Sutherland S.A. Produce and BC Tree Fruits are ramping up their export program with the expected 7.5 million-pound bumper crop, planning to allocate 25% to 30% of this year’s cherries to their export markets, according to a news release.
“Demand in export markets such as China is spiking for BC Tree Fruit cherries,” said Sutherland president Clive Sutherland in the release.
The British Columbia companies also plan to use the increased volume to enter the U.S. market.
To help with that effort, BC Tree Fruits is installing a dedicated cherry line in its packinghouse in Kelowna, British Columbia, according to the release. Company officials expect to run the line 16 hours a day, processing five tons of cherries per hour.

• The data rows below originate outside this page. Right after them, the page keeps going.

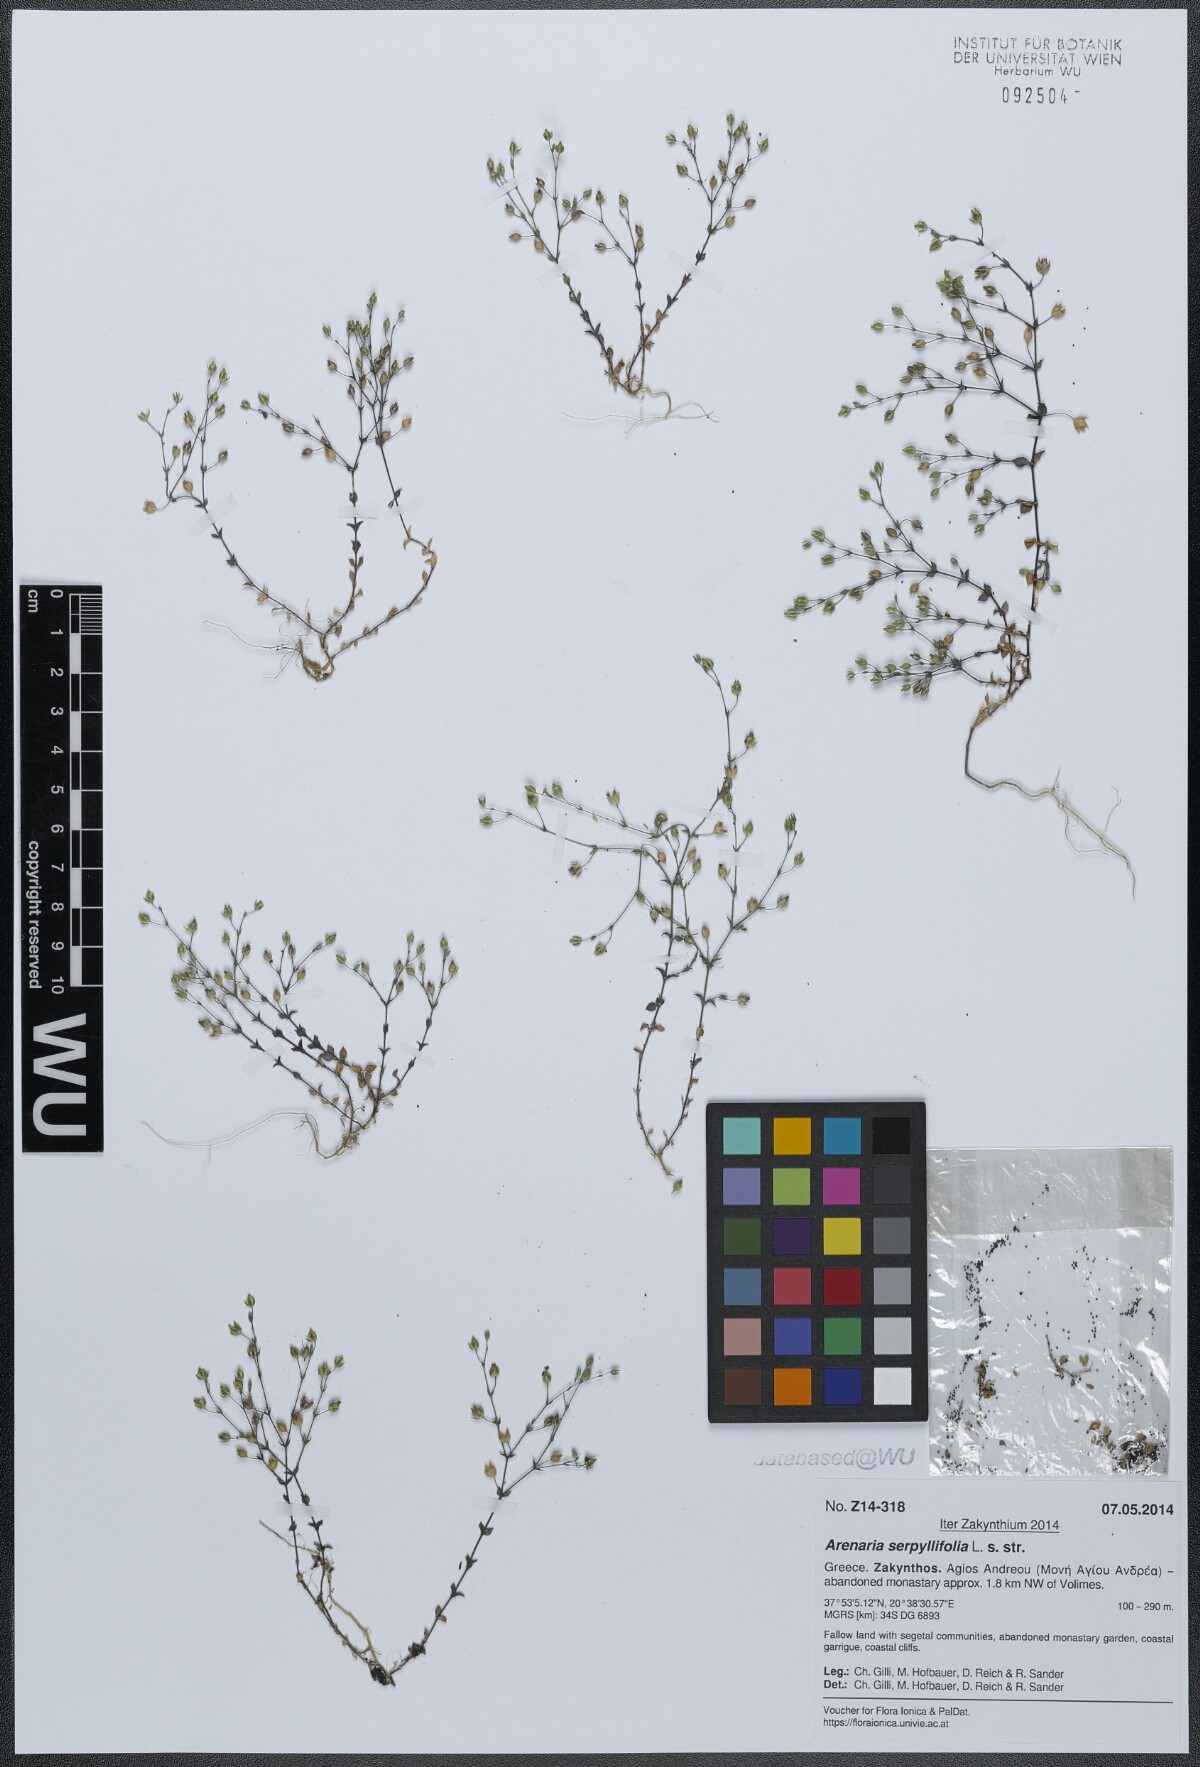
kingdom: Plantae
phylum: Tracheophyta
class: Magnoliopsida
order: Caryophyllales
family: Caryophyllaceae
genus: Arenaria
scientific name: Arenaria serpyllifolia
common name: Thyme-leaved sandwort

“With the new export cherry line and increased capacity, BCTF together with Sutherland S.A. Produce looks to expand into the U.S. supermarkets this season, offering export quality cherries previously solely allocated to Asian markets,” BC Tree Fruit sales director Lance McGinn said in the release.
The cooperative effort between BC Tree Fruits and Sutherland follows a pilot program in 2013. The pilot was so successful that the companies extended the partnership for three years to manage the export of the BC Tree Fruits cherry crop through to the 2016 season.
A social media marketing campaign should help boost sales and promote retailers’ efforts, according to the release. The campaign will focus on educating consumers about the length of cherry season and will include nutrition information and recipes.
More than 500 local growers own the BC Tree Fruits Cooperative, which is the parent entity of BC Tree Fruits Industries Ltd.